THE TASK
Find and copy each line of the records where the string "root" shows up.

DATA

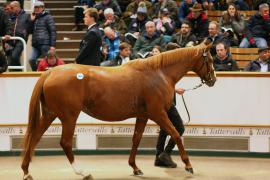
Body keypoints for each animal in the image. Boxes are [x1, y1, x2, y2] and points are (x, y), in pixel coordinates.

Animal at [21, 40, 216, 179]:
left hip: (50, 114)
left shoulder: (143, 116)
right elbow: (176, 134)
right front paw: (188, 165)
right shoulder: (158, 114)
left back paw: (26, 171)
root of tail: (51, 72)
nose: (213, 80)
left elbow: (136, 139)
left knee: (35, 137)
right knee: (65, 143)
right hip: (69, 117)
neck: (159, 73)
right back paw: (83, 172)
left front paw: (135, 167)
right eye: (209, 59)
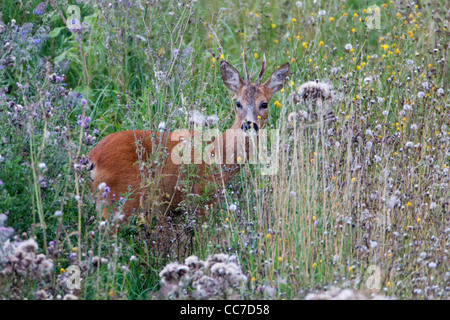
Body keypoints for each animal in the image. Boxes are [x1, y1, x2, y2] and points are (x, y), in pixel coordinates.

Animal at [88, 53, 290, 221]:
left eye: (264, 104)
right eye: (238, 103)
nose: (249, 125)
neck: (219, 153)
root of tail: (92, 157)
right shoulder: (202, 197)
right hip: (122, 198)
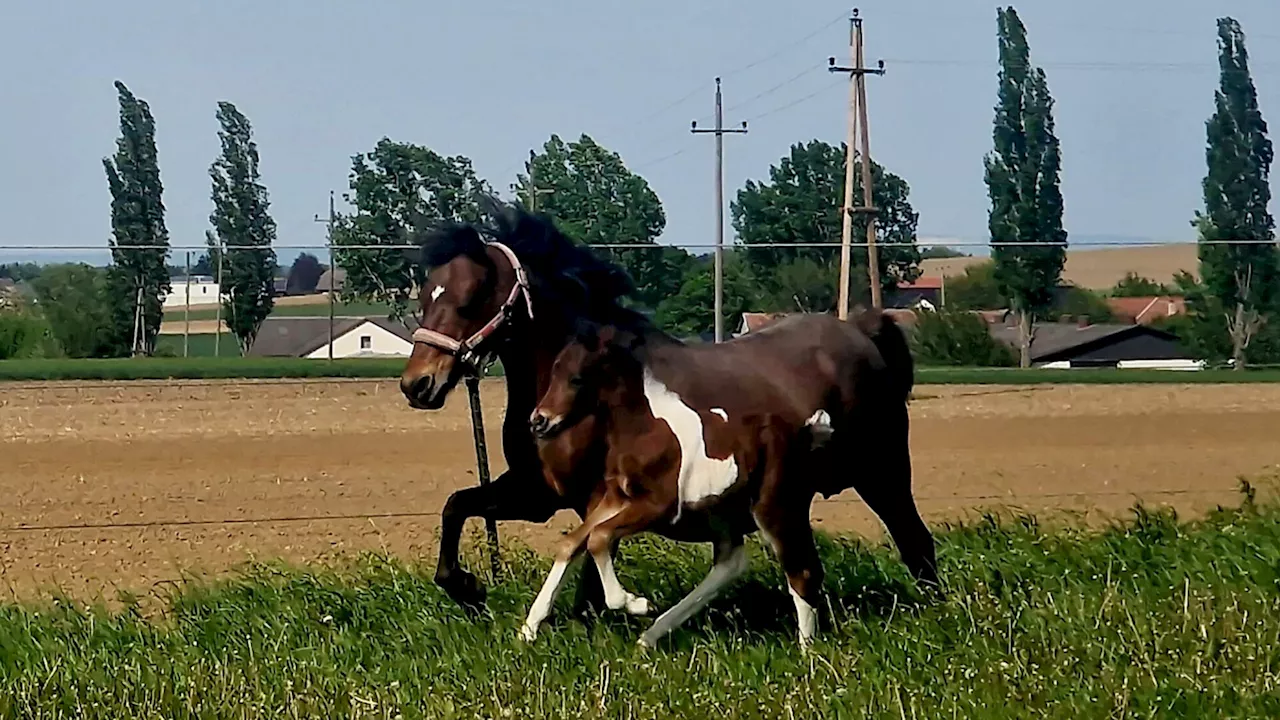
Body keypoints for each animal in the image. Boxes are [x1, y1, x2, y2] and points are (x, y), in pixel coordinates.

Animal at [394, 198, 936, 614]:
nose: (418, 384)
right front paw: (467, 588)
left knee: (917, 543)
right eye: (425, 297)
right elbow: (457, 505)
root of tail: (861, 329)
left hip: (884, 473)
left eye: (469, 298)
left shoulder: (591, 494)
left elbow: (591, 555)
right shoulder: (537, 489)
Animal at [522, 322, 839, 648]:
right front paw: (529, 628)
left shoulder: (658, 506)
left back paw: (807, 650)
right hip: (724, 516)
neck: (643, 431)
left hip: (775, 507)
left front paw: (637, 603)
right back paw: (649, 637)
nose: (538, 421)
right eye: (555, 371)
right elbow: (573, 542)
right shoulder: (615, 499)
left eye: (576, 379)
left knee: (800, 571)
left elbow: (598, 538)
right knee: (732, 563)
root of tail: (805, 432)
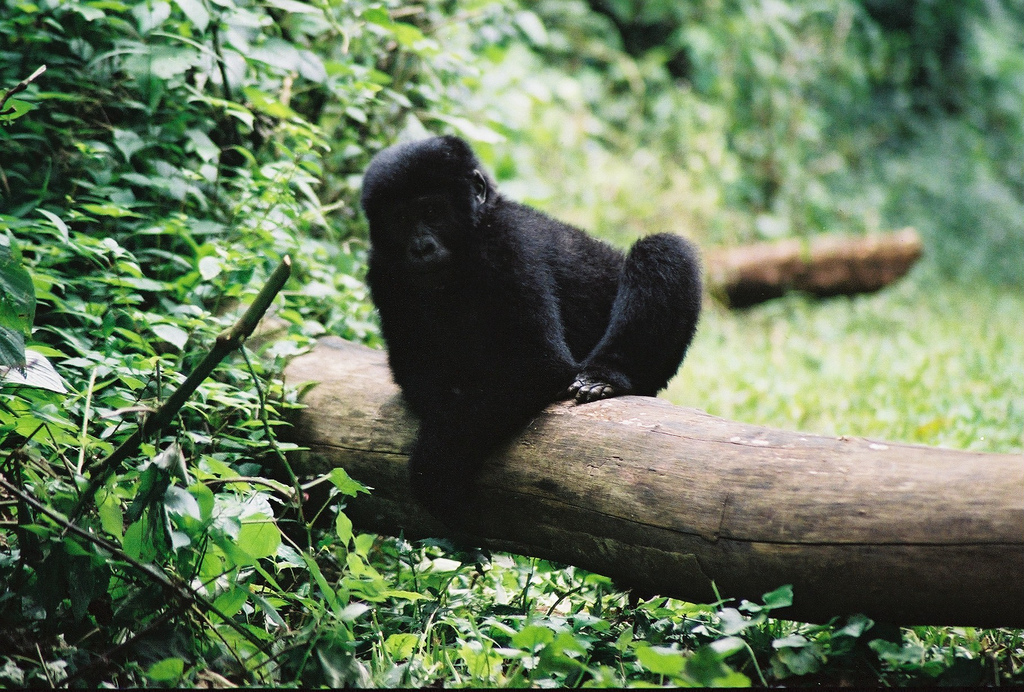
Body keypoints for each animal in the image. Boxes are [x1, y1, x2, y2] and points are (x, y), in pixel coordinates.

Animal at [360, 135, 704, 513]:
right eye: (401, 218)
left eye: (433, 212)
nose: (421, 248)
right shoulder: (382, 271)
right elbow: (419, 374)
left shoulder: (506, 245)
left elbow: (535, 365)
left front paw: (437, 462)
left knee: (662, 248)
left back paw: (606, 376)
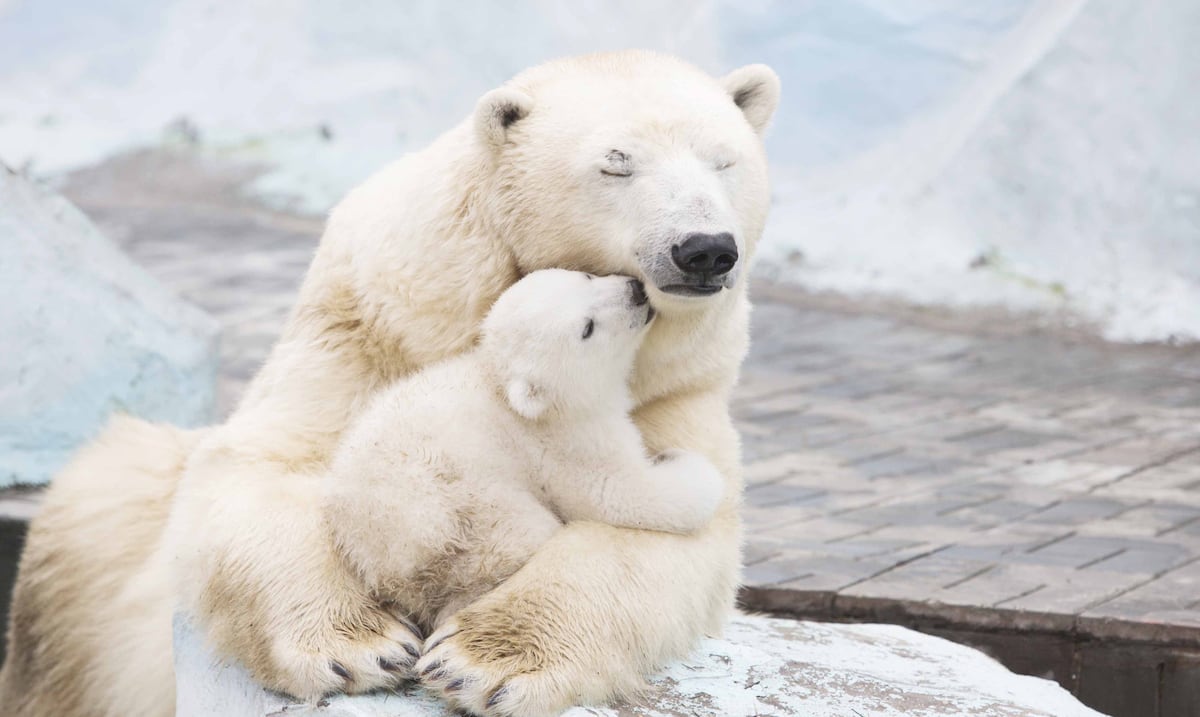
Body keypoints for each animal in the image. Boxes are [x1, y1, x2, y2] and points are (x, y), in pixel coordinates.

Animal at [325, 269, 725, 665]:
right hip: (468, 517)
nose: (637, 291)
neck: (503, 386)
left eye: (586, 276)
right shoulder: (565, 441)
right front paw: (684, 463)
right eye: (587, 328)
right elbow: (619, 493)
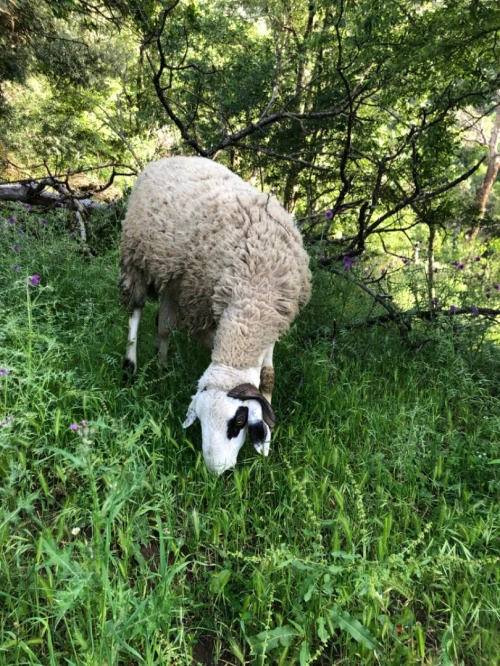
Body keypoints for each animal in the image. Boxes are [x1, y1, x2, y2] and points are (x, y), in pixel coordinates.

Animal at [119, 156, 311, 474]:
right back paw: (130, 365)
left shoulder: (273, 318)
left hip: (175, 277)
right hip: (136, 255)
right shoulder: (201, 307)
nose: (217, 471)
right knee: (136, 311)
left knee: (164, 324)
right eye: (199, 421)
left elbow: (268, 376)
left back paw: (161, 362)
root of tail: (173, 157)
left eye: (238, 421)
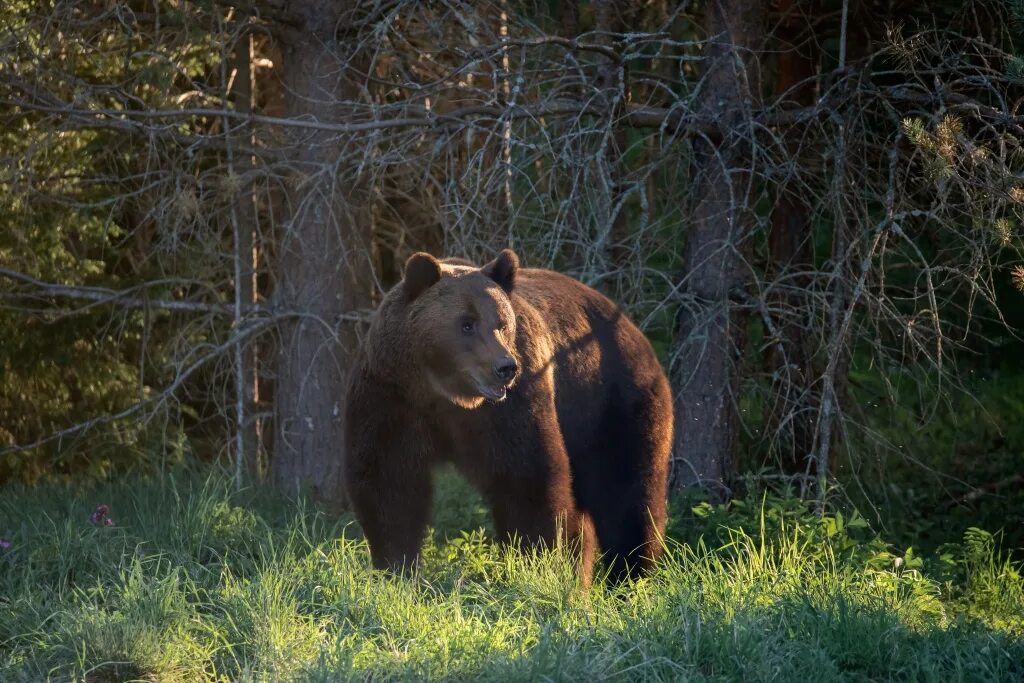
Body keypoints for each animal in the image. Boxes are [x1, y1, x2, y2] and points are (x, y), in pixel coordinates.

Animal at [344, 248, 675, 585]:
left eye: (502, 323)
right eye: (467, 323)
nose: (505, 367)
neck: (444, 394)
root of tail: (633, 328)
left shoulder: (509, 409)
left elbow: (526, 478)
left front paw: (534, 564)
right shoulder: (391, 397)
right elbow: (389, 484)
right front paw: (396, 568)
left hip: (612, 404)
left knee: (627, 493)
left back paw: (629, 576)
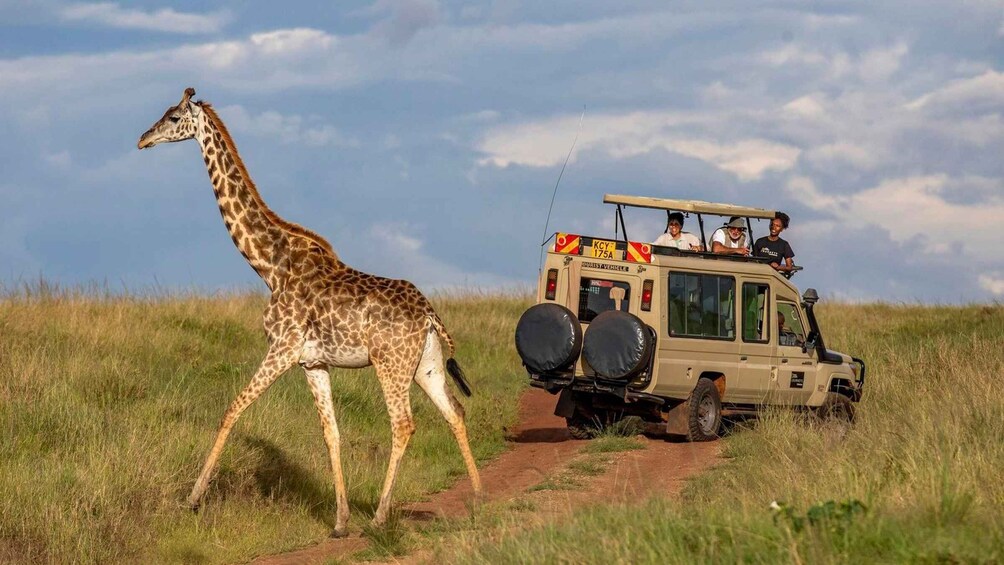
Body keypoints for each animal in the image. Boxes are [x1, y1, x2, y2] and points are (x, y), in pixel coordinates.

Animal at [137, 88, 482, 536]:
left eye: (174, 117)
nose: (143, 139)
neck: (269, 265)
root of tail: (428, 314)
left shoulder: (282, 348)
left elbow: (232, 409)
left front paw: (194, 499)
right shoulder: (313, 362)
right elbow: (330, 432)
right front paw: (339, 521)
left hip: (390, 363)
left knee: (404, 423)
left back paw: (381, 516)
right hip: (425, 364)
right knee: (454, 412)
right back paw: (479, 497)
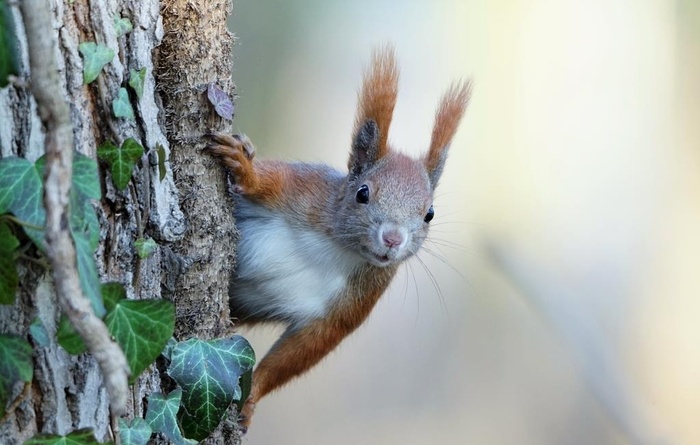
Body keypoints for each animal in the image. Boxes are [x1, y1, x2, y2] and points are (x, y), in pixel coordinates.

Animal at [206, 46, 470, 430]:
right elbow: (268, 180)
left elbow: (304, 349)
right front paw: (246, 169)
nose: (393, 239)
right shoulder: (303, 189)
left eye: (429, 214)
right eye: (362, 193)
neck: (337, 247)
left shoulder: (356, 300)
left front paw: (252, 396)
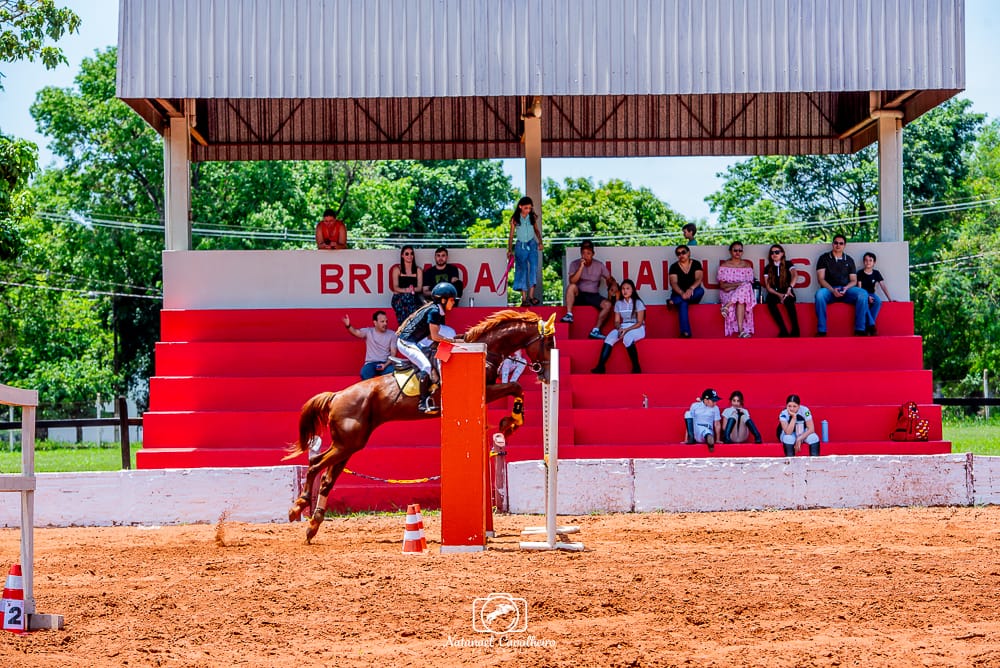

WRITTEN ANSWER
root of tail: (51, 72)
root of tail: (92, 157)
root of tail: (861, 329)
root of tail: (805, 432)
root of tail: (173, 157)
root of tail: (633, 328)
root of tail: (428, 314)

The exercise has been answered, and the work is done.